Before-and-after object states
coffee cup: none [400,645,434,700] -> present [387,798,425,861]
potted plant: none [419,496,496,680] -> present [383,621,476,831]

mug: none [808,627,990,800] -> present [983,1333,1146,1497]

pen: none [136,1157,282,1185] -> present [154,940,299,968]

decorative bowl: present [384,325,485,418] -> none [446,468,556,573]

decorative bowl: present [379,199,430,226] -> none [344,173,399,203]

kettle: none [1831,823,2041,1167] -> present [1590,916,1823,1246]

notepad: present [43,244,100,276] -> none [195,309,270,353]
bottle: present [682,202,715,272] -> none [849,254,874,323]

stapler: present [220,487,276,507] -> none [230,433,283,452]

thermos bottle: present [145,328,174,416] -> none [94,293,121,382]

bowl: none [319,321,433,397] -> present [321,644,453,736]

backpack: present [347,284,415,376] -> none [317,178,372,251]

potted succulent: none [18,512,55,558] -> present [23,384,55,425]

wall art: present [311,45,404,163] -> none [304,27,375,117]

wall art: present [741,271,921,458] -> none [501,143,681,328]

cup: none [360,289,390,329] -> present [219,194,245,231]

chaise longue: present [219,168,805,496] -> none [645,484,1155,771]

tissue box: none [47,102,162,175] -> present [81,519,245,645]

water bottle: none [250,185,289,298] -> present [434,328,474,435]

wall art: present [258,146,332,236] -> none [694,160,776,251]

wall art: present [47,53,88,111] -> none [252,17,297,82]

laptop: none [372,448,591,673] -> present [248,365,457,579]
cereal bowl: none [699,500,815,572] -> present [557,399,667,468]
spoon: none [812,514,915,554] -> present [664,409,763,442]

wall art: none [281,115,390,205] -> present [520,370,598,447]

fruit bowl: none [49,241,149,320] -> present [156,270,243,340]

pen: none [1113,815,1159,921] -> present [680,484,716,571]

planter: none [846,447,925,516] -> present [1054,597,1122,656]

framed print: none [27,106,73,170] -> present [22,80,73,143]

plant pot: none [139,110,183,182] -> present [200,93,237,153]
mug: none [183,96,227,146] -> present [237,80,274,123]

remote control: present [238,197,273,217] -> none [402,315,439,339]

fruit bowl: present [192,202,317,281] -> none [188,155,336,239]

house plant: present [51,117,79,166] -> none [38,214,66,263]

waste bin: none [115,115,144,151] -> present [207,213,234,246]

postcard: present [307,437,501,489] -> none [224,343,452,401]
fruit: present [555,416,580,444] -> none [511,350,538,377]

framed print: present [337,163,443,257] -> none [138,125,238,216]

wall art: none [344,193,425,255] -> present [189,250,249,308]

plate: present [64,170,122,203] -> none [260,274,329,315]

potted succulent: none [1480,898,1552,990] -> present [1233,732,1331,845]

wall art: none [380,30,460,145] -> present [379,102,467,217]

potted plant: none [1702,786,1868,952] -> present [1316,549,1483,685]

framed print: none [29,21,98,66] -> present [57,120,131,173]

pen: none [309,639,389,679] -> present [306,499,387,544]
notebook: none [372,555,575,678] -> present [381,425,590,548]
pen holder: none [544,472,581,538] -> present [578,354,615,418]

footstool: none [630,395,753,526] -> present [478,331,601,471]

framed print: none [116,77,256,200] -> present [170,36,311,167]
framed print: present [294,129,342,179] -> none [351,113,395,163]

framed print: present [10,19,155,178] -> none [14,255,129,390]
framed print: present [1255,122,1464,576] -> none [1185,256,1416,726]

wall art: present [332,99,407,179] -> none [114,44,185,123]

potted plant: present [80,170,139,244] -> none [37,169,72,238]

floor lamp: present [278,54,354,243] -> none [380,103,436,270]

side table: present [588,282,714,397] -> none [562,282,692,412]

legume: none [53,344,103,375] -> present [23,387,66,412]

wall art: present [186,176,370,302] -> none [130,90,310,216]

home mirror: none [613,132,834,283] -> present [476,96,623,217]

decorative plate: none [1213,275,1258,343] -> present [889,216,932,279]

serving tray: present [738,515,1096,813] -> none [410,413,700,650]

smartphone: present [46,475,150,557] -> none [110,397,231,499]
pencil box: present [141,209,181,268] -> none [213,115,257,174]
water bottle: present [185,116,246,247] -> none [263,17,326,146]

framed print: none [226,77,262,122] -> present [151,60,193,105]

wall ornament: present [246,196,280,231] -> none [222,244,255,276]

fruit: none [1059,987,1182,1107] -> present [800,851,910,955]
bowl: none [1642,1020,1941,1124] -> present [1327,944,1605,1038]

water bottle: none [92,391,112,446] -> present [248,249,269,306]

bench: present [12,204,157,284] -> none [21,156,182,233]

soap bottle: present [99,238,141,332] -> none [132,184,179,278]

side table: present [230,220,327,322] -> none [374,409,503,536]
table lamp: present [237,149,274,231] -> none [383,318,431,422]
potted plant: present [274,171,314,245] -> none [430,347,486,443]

Assignment.
In restating the data, begin at its first line, reproduce each line word for word, and conclude with the line that contains "wall art: present [47,53,88,111]".

Response to the exercise.
coffee cup: none [400,645,434,700] -> present [387,798,425,861]
potted plant: none [419,496,496,680] -> present [383,621,476,831]

mug: none [808,627,990,800] -> present [983,1333,1146,1497]

pen: none [136,1157,282,1185] -> present [154,940,299,968]

decorative bowl: present [384,325,485,418] -> none [446,468,556,573]

decorative bowl: present [379,199,430,226] -> none [344,173,399,203]

kettle: none [1831,823,2041,1167] -> present [1590,916,1823,1246]

notepad: present [43,244,100,276] -> none [195,309,270,353]
bottle: present [682,202,715,272] -> none [849,254,874,323]

stapler: present [220,487,276,507] -> none [230,433,283,452]

thermos bottle: present [145,328,174,416] -> none [94,293,121,382]

bowl: none [319,321,433,397] -> present [321,644,453,736]

backpack: present [347,284,415,376] -> none [317,178,372,251]

potted succulent: none [18,512,55,558] -> present [23,384,55,425]

wall art: present [311,45,404,163] -> none [304,27,375,117]

wall art: present [741,271,921,458] -> none [501,143,681,328]

cup: none [360,289,390,329] -> present [219,194,245,231]

chaise longue: present [219,168,805,496] -> none [645,484,1155,771]

tissue box: none [47,102,162,175] -> present [81,519,245,645]

water bottle: none [250,185,289,298] -> present [434,328,474,435]

wall art: present [258,146,332,236] -> none [694,160,776,251]

wall art: present [47,53,88,111] -> none [252,17,297,82]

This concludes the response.